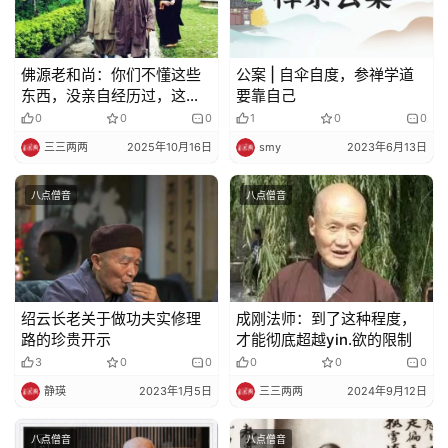
明
佛源老和尚：你们不懂这些
公案 | 自伞自度，参禅学道
东西，没亲自经历过，这些
要靠自己
境界我都经历过了
0
0
0
1
0
0
三三两两
2025年10月16日
smy
2023年6月13日
八点僧音
八点僧音
绍云长老关于做功夫实修理
成刚法师：到了这种程度，
路的珍贵开示
才能彻底超越yin.欲的限制
3
0
0
0
0
0
静瑛
2023年1月5日
三三两两
2024年9月12日
八点僧音
八点僧音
________________________
• Assignment: Restate the records above in full, word for word. Keep pictures out.

• The completed task:
明
佛源老和尚：你们不懂这些
公案 | 自伞自度，参禅学道
东西，没亲自经历过，这些
要靠自己
境界我都经历过了
0
0
0
1
0
0
三三两两
2025年10月16日
smy
2023年6月13日
八点僧音
八点僧音
绍云长老关于做功夫实修理
成刚法师：到了这种程度，
路的珍贵开示
才能彻底超越yin.欲的限制
3
0
0
0
0
0
静瑛
2023年1月5日
三三两两
2024年9月12日
八点僧音
八点僧音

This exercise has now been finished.